# Selected passage

We recently made two exciting observations. First, deletion of LCE3B and LCE3C does not merely imply the loss of two genes but has a genomic effect that leads to a strong induction of the flanking LCE3A gene. Secondly, we found that LCE proteins, and LCE3A in particular, have broad-spectrum antimicrobial activity. We hypothesize that the LCE3B/C-del status affects the cutaneous host defense repertoire thereby shaping the skin microbiome. We aim to investigate the biology of LCE genes and to translate these findings to our understanding of psoriasis pathogenesis.

Key objectives are to:

  1. assess the antimicrobial activity and specificity of all LCEs and their synergy with other antimicrobial proteins. This will be investigated by metagenomic approaches and classical in vitro microbiological assays, using recombinant and synthetic LCE proteins and peptides derived thereof
  2. investigate LCE3B/C-del in isogenic 3D-skin equivalents in vitro generated from the immortalized human keratinocyte N/TERT cell line. Deletions of other LCE genes or their regulatory sequences will be made using CRISPR/Cas9 technology. Effects on epidermal biology relevant to psoriasis will be studied and include antimicrobial host defense, innate immune response and skin barrier function

Grantee: George Cotsarelis, Perelman School of Medicine, University of Pennsylvania, Philadelphia, USA

Grant: 3,793,808 DKK

Androgenetic alopecia (AGA, Male or Female Pattern Baldness) is the most common type of hair loss, affecting approximately 50% of men and 30% of women by the age of 50.

# Exercise goal
Carry on the passage on skin research grants from its final sentence, the one about androgenetic alopecia. The data that comes next has no connection to the passage on skin research grants.

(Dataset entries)
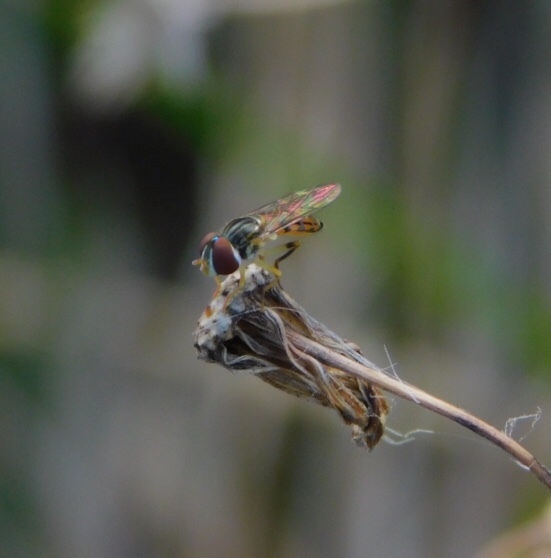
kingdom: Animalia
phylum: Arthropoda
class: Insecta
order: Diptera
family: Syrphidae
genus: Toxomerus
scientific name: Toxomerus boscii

---

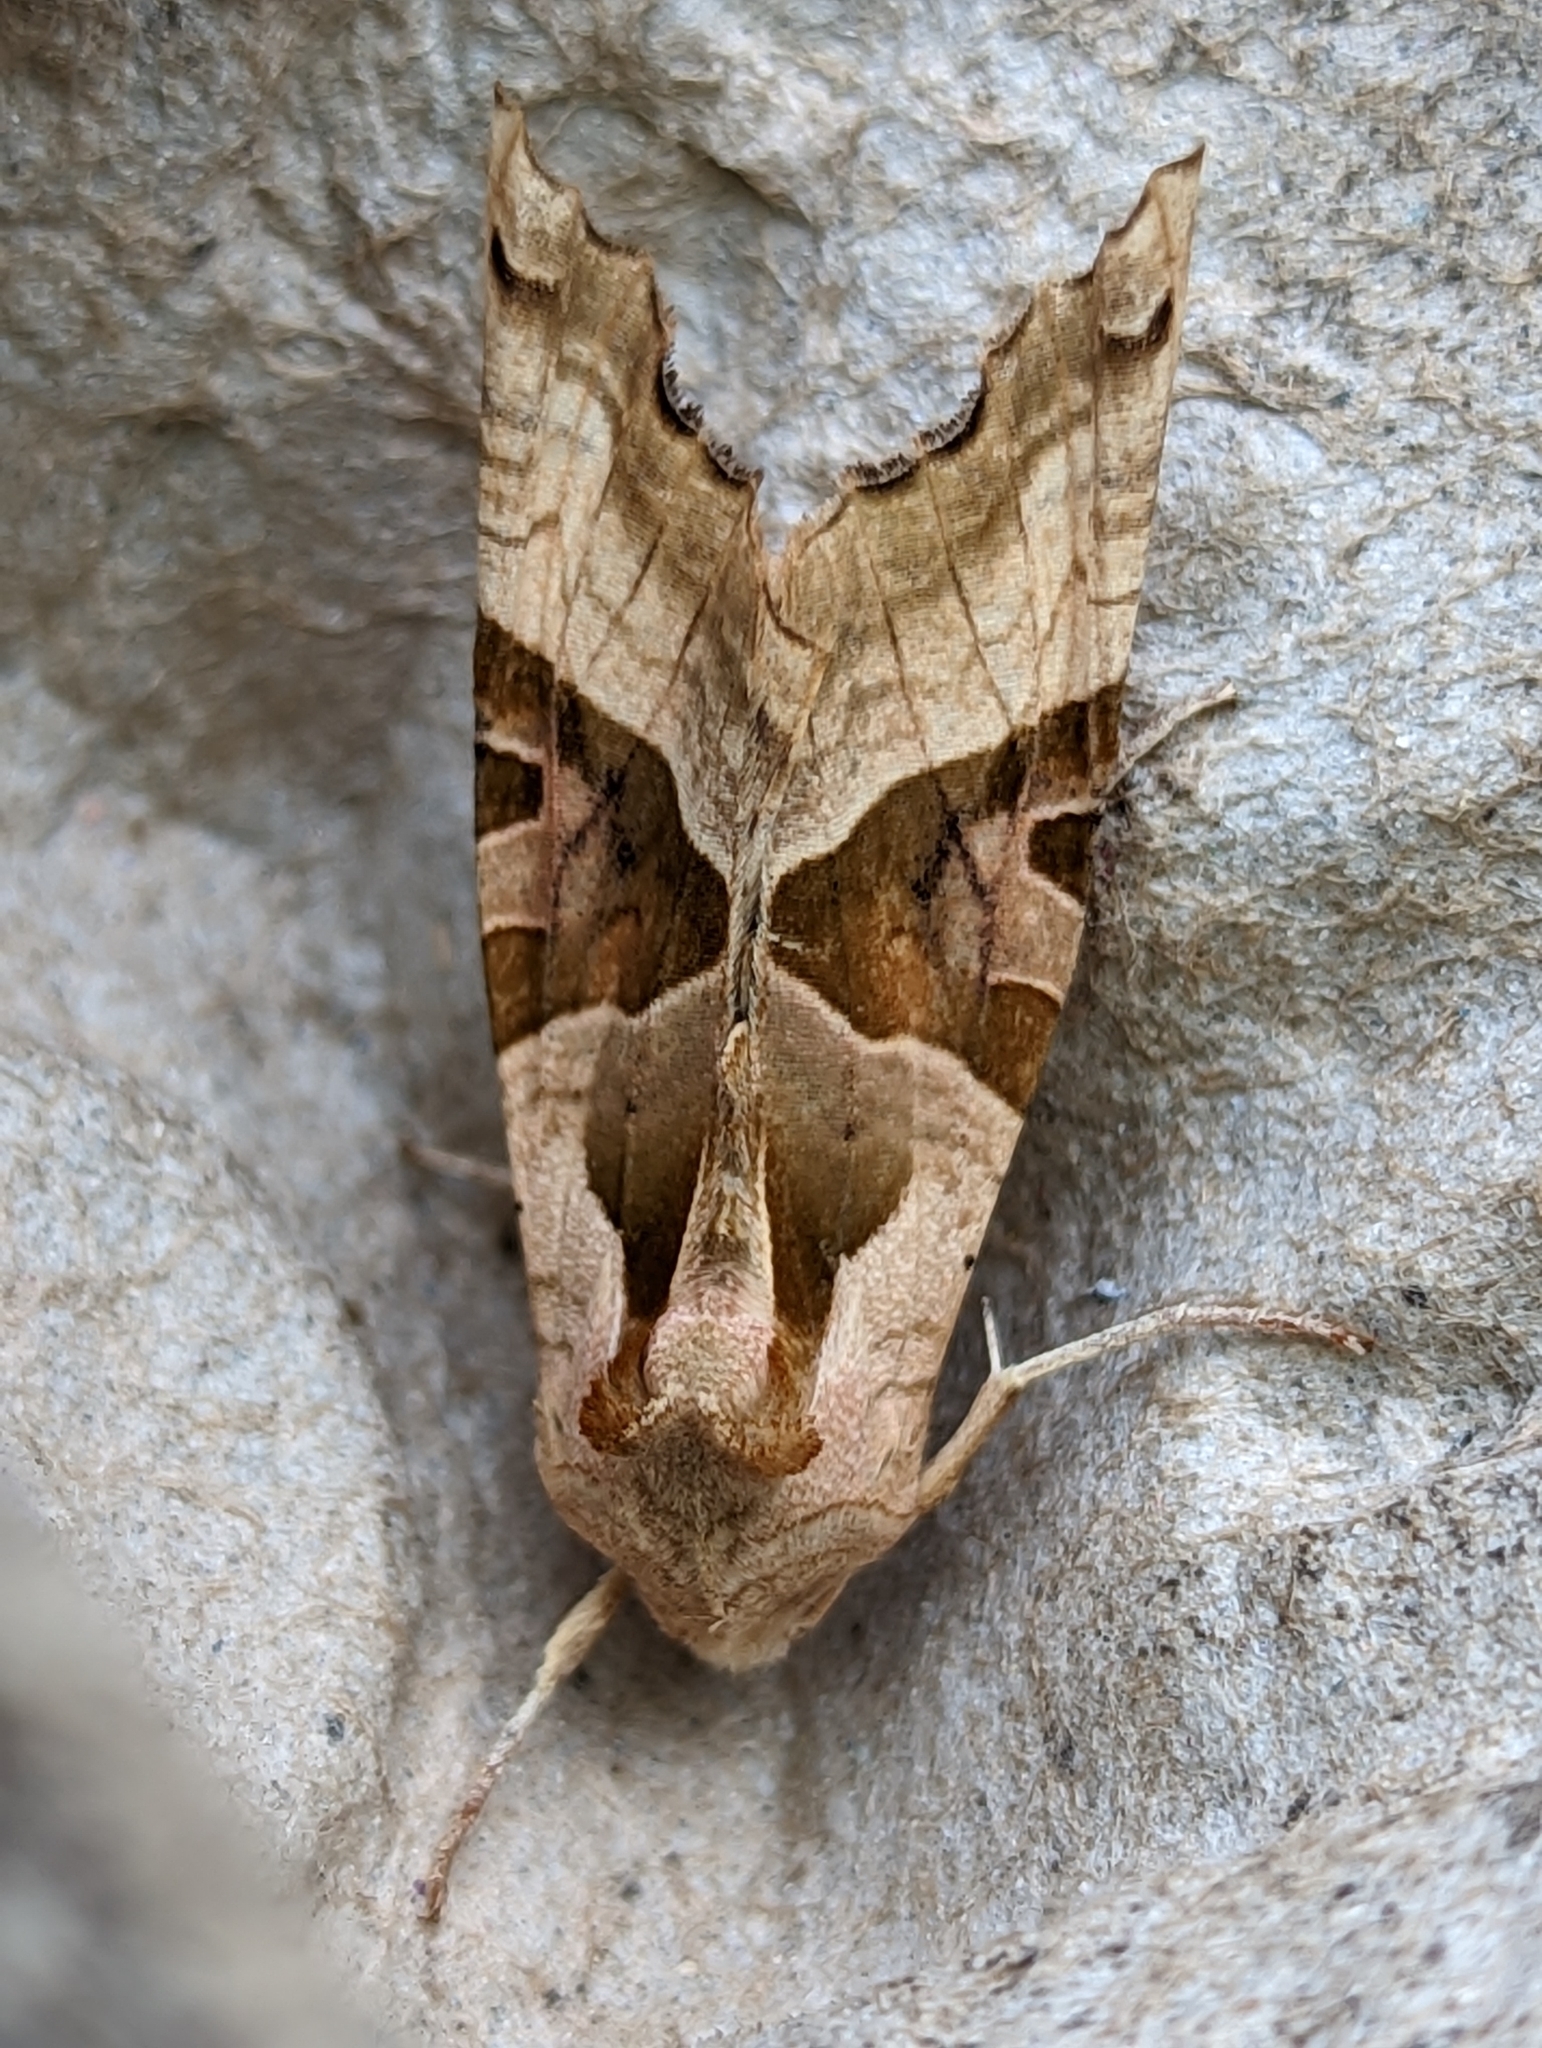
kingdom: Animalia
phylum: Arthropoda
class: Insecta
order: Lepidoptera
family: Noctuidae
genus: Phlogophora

# Response to this exercise
Current therapies, including pharmaceutical and surgical interventions, are either marginally effective or expensive with significant limitations. Over the last decade, breakthroughs made in the field of adult stem cells have laid the foundation for a cell-based approach to tissue and organ regeneration. Cell-based therapies will comprise a new wave of medical breakthroughs.

In this study we propose to produce human hair follicles from induced pluripotent stem (iPS) cells by directing these cells to form the two types of cells that are needed for human hair formation, namely the human hair follicle epidermal cells and the hair inductive dermal fibroblasts.

We will combine our hair biology and tissue-engineering expertise to generate early stage human hair follicles in culture that can be implanted into an animal model to grow into a mature hair. The long-term goals are to develop an innovative cell-based treatment for hair loss and an in vitro platform for testing hair growth compounds.

Beneficiary: Alex Rojas Bie Thomsen, Columbia University Medical Center

Grant: 3.600.308 DKK

Melanoma is the deadliest form of skin cancer with few treatment options to patients with advanced metastatic disease.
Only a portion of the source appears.